Lindsay Porter knew she would eventually need a kidney transplant. She was 19 years old when her mother died from polycystic kidney disease -- a genetic condition that Porter had 50/50 odds of inheriting, and did.
"It didn't really affect me much until my early 30s," said Porter, an actress and mother living in Chicago. "And as I got into my 40s, my kidneys started getting very big with multiple cysts. They were huge."
Porter's kidneys weighed 16 pounds, causing an obvious bulge in her tiny frame.
"It was like two full-term babies inside me," she said, adding that people often mistook her for pregnant. "They had to be removed."
In May 2010, doctors removed Porter's overgrown and failing kidneys. Two months later, a friend gave her one of his. But it was no ordinary transplant. Along with the fist-size organ, doctors at Northwestern Memorial Hospital in Chicago transplanted bone marrow stem cells -- an experimental procedure they hoped would eliminate the need for anti-rejection drugs.
"These drugs are currently an absolute necessity, but they have a downside," said Dr. Joseph Leventhal, Porter's transplant surgeon at Northwestern Memorial Hospital and director of kidney and pancreas transplantation at Northwestern University Feinberg School of Medicine.
Anti-rejection drugs suppress the immune system, preventing it from attacking the donated organ like an infection. But suppressing the immune system makes the body vulnerable to infections and even cancer. And the drugs, which carry toxic side effects, can't ward off rejection forever. "Many individuals will still lose their transplants over time due to chronic rejection," said Leventhal.
To coax Porter's body into recognizing the new kidney as her own, Leventhal and colleagues wiped out part of her immune system and replaced it with the donor's. It took four days of chemotherapy, whole-body irradiation and a bone marrow transplant -- no walk in the park, according to Porter. But over time, the donor bone marrow stem cells gave rise to immune cells that accepted the kidney as if it was Porter's own -- a process called induced immune tolerance.
"At first I was taking 24 pills a day," said Porter, describing the "cocktail" of anti-rejection drugs needed to fend off an attack on her new kidney while the bone marrow stem cells were setting up shop. "And you really can't miss a dose. I had to set my cell phone alarm for every 12 hours every single day to remind me."
After six months, Porter started weaning herself off the drugs. And after a year, she no longer needed them at all.
"My life is totally transformed," she said. "It's like I never even had kidney disease, never even had the transplant. It's so easy to feel normal and forget it even happened."

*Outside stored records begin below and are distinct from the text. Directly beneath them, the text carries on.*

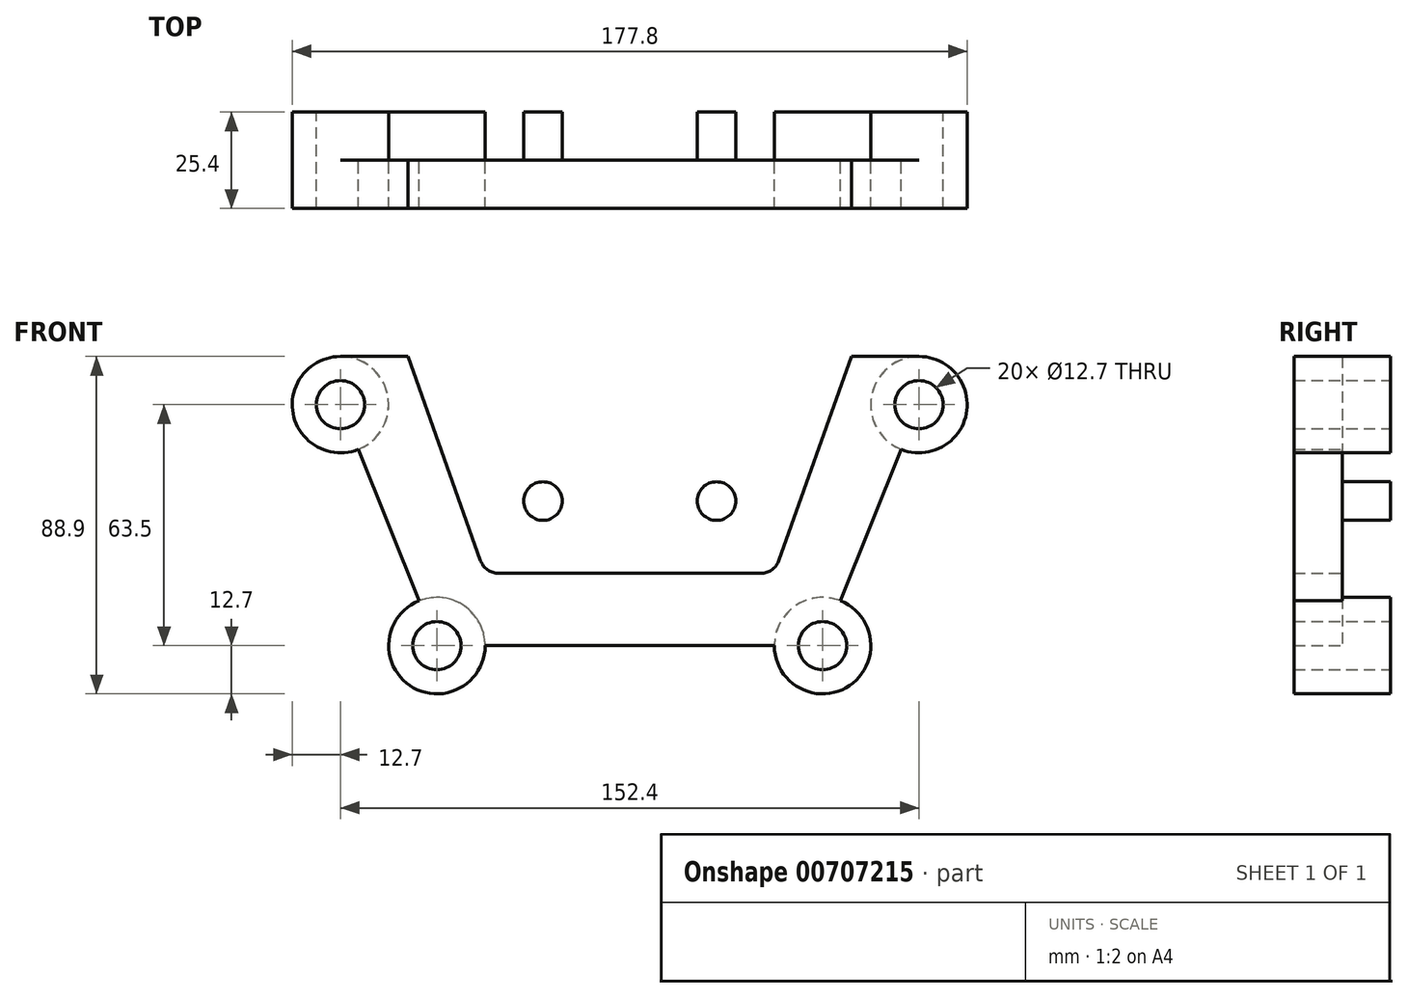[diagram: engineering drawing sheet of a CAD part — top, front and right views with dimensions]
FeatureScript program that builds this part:
annotation { "Feature Type Name" : "Feature", "Feature Type Description" : "" }
export const myFeature = defineFeature(function(context is Context, id is Id, definition is map)
    precondition{}
    {
        {
            var Q0;
            Q0=qCreatedBy(makeId("Front.planeOp"),FACE);
            var sketch = newSketch(context, id + "F0", { "sketchPlane" : qUnion([Q0])});
            skLineSegment(sketch, "E0", {"start": v(0, 0) * mm, "end": v(0, -38.1) * mm, "construction": true});
            skLineSegment(sketch, "E1", {"start": v(0, -38.1) * mm, "end": v(-50.8, -38.1) * mm});
            skLineSegment(sketch, "E2", {"start": v(0, -38.1) * mm, "end": v(50.8, -38.1) * mm});
            skLineSegment(sketch, "E3", {"start": v(0, 0) * mm, "end": v(0, 38.1) * mm, "construction": true});
            skLineSegment(sketch, "E4", {"start": v(0, 38.1) * mm, "end": v(-76.2, 38.1) * mm});
            skLineSegment(sketch, "E5", {"start": v(0, 38.1) * mm, "end": v(76.2, 38.1) * mm});
            skCircle(sketch, "E6", {"center": v(-76.2, 25.4) * mm, "radius": 12.7 * mm});
            skCircle(sketch, "E7", {"center": v(76.2, 25.4) * mm, "radius": 12.7 * mm});
            skCircle(sketch, "E8", {"center": v(-50.8, -38.1) * mm, "radius": 12.7 * mm});
            skCircle(sketch, "E9", {"center": v(50.8, -38.1) * mm, "radius": 12.7 * mm});
            skLineSegment(sketch, "E10", {"start": v(-76.2, 25.4) * mm, "end": v(-50.8, -38.1) * mm});
            skLineSegment(sketch, "E11", {"start": v(50.8, -38.1) * mm, "end": v(76.2, 25.4) * mm});
            skCircle(sketch, "E12", {"center": v(-76.2, 25.4) * mm, "radius": 6.35 * mm});
            skCircle(sketch, "E13", {"center": v(76.2, 25.4) * mm, "radius": 6.35 * mm});
            skCircle(sketch, "E14", {"center": v(50.8, -38.1) * mm, "radius": 6.35 * mm});
            skCircle(sketch, "E15", {"center": v(-50.8, -38.1) * mm, "radius": 6.35 * mm});
            skSolve(sketch);
        }
        {
            var Q0;
            {var subQ1=sQuery(id+"F0.wireOp",EDGE,"E4");Q0=makeQuery(id+"F0.imprint","IMPRINT",FACE,{"disambiguationData":[TD([[makeQuery(id+"F0.imprint","IMPRINT",EDGE,{"derivedFrom":subQ1}),1.0]])]});}
            var Q1;
            {var subQ0=sQuery(id+"F0.wireOp",EDGE,"E9");var subQ1=sQuery(id+"F0.wireOp",EDGE,"E2");var subQ2=makeQuery(id+"F0.imprint","INTERSECT",VERTEX,{"derivedFrom":[subQ1,subQ0]});Q1=makeQuery(id+"F0.imprint","IMPRINT",FACE,{"disambiguationData":[TD([[makeQuery(id+"F0.imprint","IMPRINT",EDGE,{"disambiguationData":[TD([[subQ2,-1.0]])],"derivedFrom":subQ1}),1.0]])]});}
            var Q2;
            {var subQ0=sQuery(id+"F0.wireOp",EDGE,"E8");var subQ1=sQuery(id+"F0.wireOp",EDGE,"E1");var subQ2=makeQuery(id+"F0.imprint","INTERSECT",VERTEX,{"derivedFrom":[subQ1,subQ0]});Q2=makeQuery(id+"F0.imprint","IMPRINT",FACE,{"disambiguationData":[TD([[makeQuery(id+"F0.imprint","IMPRINT",EDGE,{"disambiguationData":[TD([[subQ2,-1.0]])],"derivedFrom":subQ1}),-1.0]])]});}
            var Q3;
            Q3=makeQuery(id+"F0.imprint","IMPRINT",FACE,{"disambiguationData":[TD([[makeQuery(id+"F0.imprint","IMPRINT",EDGE,{"derivedFrom":sQuery(id+"F0.wireOp",EDGE,"E12")}),-1.0]])]});
            var Q4;
            Q4=makeQuery(id+"F0.imprint","IMPRINT",FACE,{"disambiguationData":[TD([[makeQuery(id+"F0.imprint","IMPRINT",EDGE,{"derivedFrom":sQuery(id+"F0.wireOp",EDGE,"E13")}),-1.0]])]});
            var Q5;
            {var subQ0=sQuery(id+"F0.wireOp",EDGE,"E8");var subQ1=sQuery(id+"F0.wireOp",EDGE,"E1");var subQ2=makeQuery(id+"F0.imprint","INTERSECT",VERTEX,{"derivedFrom":[subQ1,subQ0]});Q5=makeQuery(id+"F0.imprint","IMPRINT",FACE,{"disambiguationData":[TD([[makeQuery(id+"F0.imprint","IMPRINT",EDGE,{"disambiguationData":[TD([[subQ2,-1.0]])],"derivedFrom":subQ1}),1.0]])]});}
            var Q6;
            {var subQ0=sQuery(id+"F0.wireOp",EDGE,"E9");var subQ1=sQuery(id+"F0.wireOp",EDGE,"E2");var subQ2=makeQuery(id+"F0.imprint","INTERSECT",VERTEX,{"derivedFrom":[subQ1,subQ0]});Q6=makeQuery(id+"F0.imprint","IMPRINT",FACE,{"disambiguationData":[TD([[makeQuery(id+"F0.imprint","IMPRINT",EDGE,{"disambiguationData":[TD([[subQ2,-1.0]])],"derivedFrom":subQ1}),-1.0]])]});}
            extrude(context, id + "F1", {"entities" : qUnion([Q0, Q1, Q2, Q3, Q4, Q5, Q6]), "endBound" : BoundingType.SYMMETRIC, "depth" : 25.4 * mm, "offsetDistance" : 25.4 * mm});
        }
        {
            var Q0;
            Q0=qCreatedBy(makeId("Front.planeOp"),FACE);
            var sketch = newSketch(context, id + "F2", { "sketchPlane" : qUnion([Q0])});
            skLineSegment(sketch, "E16", {"start": v(0, -38.1) * mm, "end": v(0, 0) * mm, "construction": true});
            skPoint(sketch, "E17", {"position": v(0, -19.05) * mm});
            skLineSegment(sketch, "E18", {"start": v(0, -19.05) * mm, "end": v(-38.1, -19.05) * mm});
            skLineSegment(sketch, "E19", {"start": v(0, -19.05) * mm, "end": v(38.1, -19.05) * mm});
            skLineSegment(sketch, "E20", {"start": v(0, 0) * mm, "end": v(0, 38.1) * mm, "construction": true});
            skLineSegment(sketch, "E21", {"start": v(0, 38.1) * mm, "end": v(-58.42, 38.1) * mm});
            skLineSegment(sketch, "E22", {"start": v(0, 38.1) * mm, "end": v(58.42, 38.1) * mm});
            skLineSegment(sketch, "E23", {"start": v(-58.42, 38.1) * mm, "end": v(-38.1, -19.05) * mm});
            skLineSegment(sketch, "E24", {"start": v(38.1, -19.05) * mm, "end": v(58.42, 38.1) * mm});
            skSolve(sketch);
        }
        {
            var Q0;
            Q0 = qSketchRegion(id + "F2", true);
            extrude(context, id + "F3", {"entities" : qUnion([Q0]), "operationType" : NewBodyOperationType.REMOVE, "depth" : 38.1 * mm, "offsetDistance" : 25.4 * mm});
        }
        {
            var Q0;
            Q0=makeQuery(id+"F3.boolean.opBoolean","COPY",EDGE,{"derivedFrom":makeQuery(id+"F3.opExtrude","SWEPT_EDGE",EDGE,{"disambiguationData":[OSD([sQuery(id+"F2.wireOp",EDGE,"E18"),sQuery(id+"F2.wireOp",EDGE,"E23")])]})});
            var Q1;
            Q1=makeQuery(id+"F3.boolean.opBoolean","COPY",EDGE,{"derivedFrom":makeQuery(id+"F3.opExtrude","SWEPT_EDGE",EDGE,{"disambiguationData":[OSD([sQuery(id+"F2.wireOp",EDGE,"E19"),sQuery(id+"F2.wireOp",EDGE,"E24")])]})});
            fillet(context, id + "F4", {"entities" : qUnion([Q0, Q1]), "radius" : 5.08 * mm, "tangentPropagation" : true, "allowEdgeOverflow" : false});
        }
        {
            var Q0;
            {var subQ1=sQuery(id+"F0.wireOp",EDGE,"E4");Q0=makeQuery(id+"F0.imprint","IMPRINT",FACE,{"disambiguationData":[TD([[makeQuery(id+"F0.imprint","IMPRINT",EDGE,{"derivedFrom":subQ1}),1.0]])]});}
            var sketch = newSketch(context, id + "F5", { "sketchPlane" : qUnion([Q0])});
            skLineSegment(sketch, "E25", {"start": v(0, 0) * mm, "end": v(-22.86, 0) * mm, "construction": true});
            skLineSegment(sketch, "E26", {"start": v(0, 0) * mm, "end": v(22.86, 0) * mm, "construction": true});
            skCircle(sketch, "E27", {"center": v(-22.86, 0) * mm, "radius": 5.08 * mm});
            skCircle(sketch, "E28", {"center": v(22.86, 0) * mm, "radius": 5.08 * mm});
            skSolve(sketch);
        }
        {
            var Q0;
            Q0=makeQuery(id+"F5.imprint","IMPRINT",FACE,{"disambiguationData":[TD([[makeQuery(id+"F5.imprint","IMPRINT",EDGE,{"derivedFrom":sQuery(id+"F5.wireOp",EDGE,"E27")}),-1.0]])]});
            var Q1;
            Q1=sQuery(id+"F5.wireOp",EDGE,"E27");
            var Q2;
            Q2=sQuery(id+"F5.wireOp",EDGE,"E28");
            extrude(context, id + "F6", {"entities" : qUnion([Q0]), "operationType" : NewBodyOperationType.REMOVE, "surfaceEntities" : qUnion([Q1, Q2]), "oppositeDirection" : true, "depth" : 25.4 * mm, "offsetDistance" : 25.4 * mm});
        }
    });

Porter is one of eight patients who participated in the kidney transplant trial run jointly by Northwestern Memorial Hospital and the University of Louisville. Five of the patients, including Porter, now have chimeric immune systems consisting of their own immune cells and immune cells from their donor. They no longer need any anti-rejection drugs. Two patients had "transient chimerism," meaning it didn't last, but take half the anti-rejection drugs they would have needed without the stem cell transplant. One patient had complications from the transplant.
The results of the trial, which is ongoing, were published today in the journal Science Translational Medicine.
Hope for Life Without Anti-Rejection Drugs
Dr. Suzanne Ildstad, director of the Institute of Cellular Therapeutics at the University of Louisville, pioneered the approach and led the trial with Leventhal.
"It really makes all work we've done really worthwhile," she said. "Being a transplant recipient isn't easy. They have to take up to 25 pills a day, keep track of them, suffer the consequences of them. There's really been no other way. ... These results are really gratifying."
Eliminating the need for anti-rejection drugs would mean healthier transplant recipients and longer-lasting organs.
"We would love for the first transplant a person gets to be the only transplant they need," said Leventhal, adding that many transplant recipients need a second transplant in their lifetime because of chronic rejection. "We hope that tolerance will be a pathway toward keeping that transplant for as long as they live."
This year, Leventhal and Ildstad will test the approach in patients who have already received a kidney transplant from a living donor. They hope transplanting bone marrow stem cells from the same donor even years after the organ transplant will reduce the need for anti-rejection drugs. They also plan to broaden the study to include other types of transplants.
Porter, now 47, is making the most of her new life free of kidney disease and anti-rejection drugs.
"I used to save my best hours to do something with my son," she said, describing the fatigue she felt during 5-year-old CJ's early years. "Now we're constantly running around on all kinds of adventures. ... I feel like someone just shaved 15 years off me. I went from feeling old to feeling great."
After losing loved ones to hereditary kidney disease, Porter said she is grateful to have had the chance to participate in the pioneering trial.
"This was some small thing I could do to honor them," she said. "Someone has to do it first."